It’s a big week for environmental activists and sustainable development advocates in New York, as world leaders descend upon Manhattan for the Clinton Global Initiative and United Nations General Assembly annual meetings as well as a flurry of side events.
Hillary Clinton is expected to announce on Thursday a new initiative to combat wildlife trafficking that involves several nonprofits and other stakeholders. The initiative dovetails with efforts Clinton started during her tenure as U.S. secretary of state, which laid the groundwork for the Presidential Task Force on Wildlife Trafficking, announced by U.S. President Barack Obama in Tanzania this July.
Clinton’s daughter, Chelsea, who is now vice-chair of the Clinton Foundation, wrote last month that wildlife trafficking, especially around elephant tusks, is not just an ecological problem but a social, economic and security concern as well.

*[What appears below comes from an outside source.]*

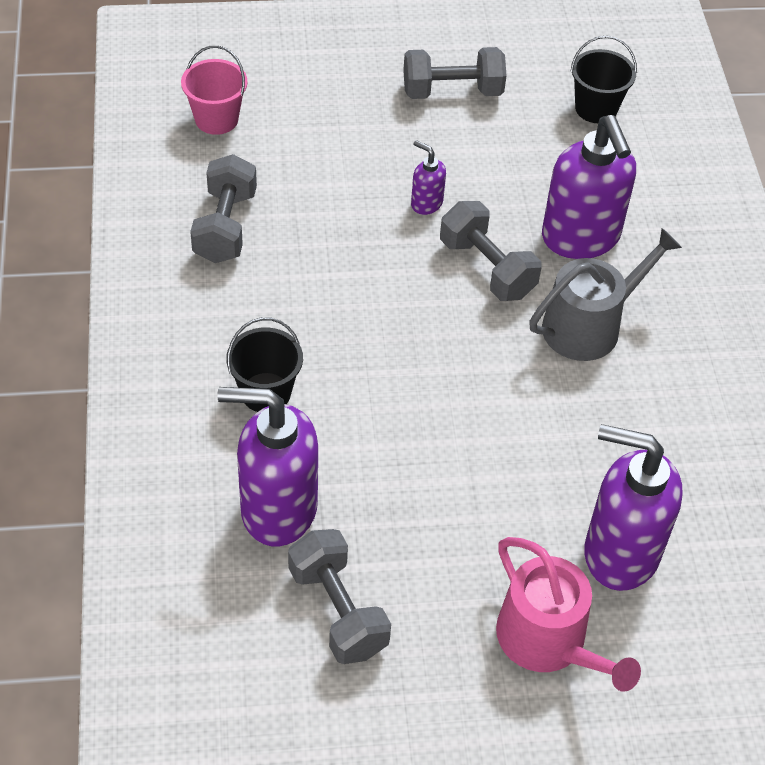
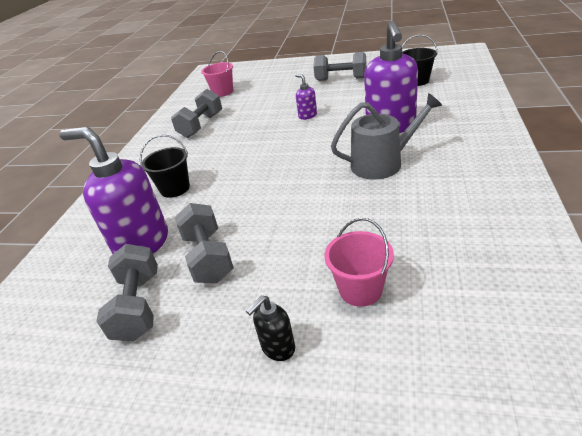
camera: 25 degrees right, 15 degrees down
(487, 268) = (329, 139): grey dumbbell -> grey dumbbell (208, 257)
(548, 641) = (278, 348): pink watering can -> black soap dispenser
(620, 553) = (360, 289): purple soap dispenser -> pink bucket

“To help end this crisis, we need a complete systems change, and we need to recognize that elephant poaching exists within its own market system – we need to stop the killing, stop the trafficking, and stop the demand by educating end consumers,” Clinton wrote on the Clinton Foundation website.
Meanwhile, the so-called “Ocean Elders” — a group including billionaire philanthropists Richard Branson and Ted Turner —are meeting with environmental leaders and activists to hash out funding priorities and a strategy to ensure environmental stewardship will be incorporated in a global development blueprint to succeed the Millennium Development Goals by 2015. An initial proposal by a high-level panel of leaders appointed by U.N. Secretary Ban Ki-moon will be discussed across town at the U.N. General Assembly.

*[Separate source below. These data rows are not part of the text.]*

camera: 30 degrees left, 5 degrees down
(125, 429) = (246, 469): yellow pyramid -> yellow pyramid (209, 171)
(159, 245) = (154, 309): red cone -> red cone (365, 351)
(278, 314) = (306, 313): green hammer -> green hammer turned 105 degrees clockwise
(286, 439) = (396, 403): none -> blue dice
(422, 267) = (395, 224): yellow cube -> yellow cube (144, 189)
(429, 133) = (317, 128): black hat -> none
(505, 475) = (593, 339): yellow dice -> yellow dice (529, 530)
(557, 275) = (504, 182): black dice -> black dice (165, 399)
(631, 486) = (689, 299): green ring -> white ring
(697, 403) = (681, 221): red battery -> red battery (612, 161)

“I am thrilled & slightly nervous” to present to the Ocean Elders on Monday, Geoff Green, founder of the Students on Ice Foundation, tweeted early in the day.
On Monday, Twitter was abuzz with messages on the environment, especially marine pollution. The Ocean Elders, meanwhile, announced the formation of a Council of Advisors that includes Lisa Speer of the National Resource Development Council, Kristina Gjerde of the International Union for Conservation of Nature, Gregory Stone of Conservation International and Dan Laffoley, an expert in ocean conservation.
The goal for environmental activists is to convince world leaders that healthy ecosystems are crucial to sustainable development, and that sustainability should be incorporated in every single development goal, said Sebastian Troeng, Conservation International’s senior vice president and managing director of The Betty and Gordon Moore Center for Science and Oceans.
Conservation International will release its second annual Ocean Health Index later this week to draw attention to marine conservation. Results differ somewhat from last year’s due to changes in the index’s methodology, Troeng said, but overall, several small island states have improved their performance while fragile and post-conflict states in West Africa and elsewhere are lagging.
The NGO has been working on a pilot project in Guyana since last year that is meant to integrate four metrics — on the governance of natural resources, sustainable production, human well-being and critical natural capital — into a dashboard that can inform action at the country level. Findings will be turned into a manual on how to calculate these metrics, Troeng said, and there are plans to expand the pilot to other countries, including Madagascar and Cambodia, next year.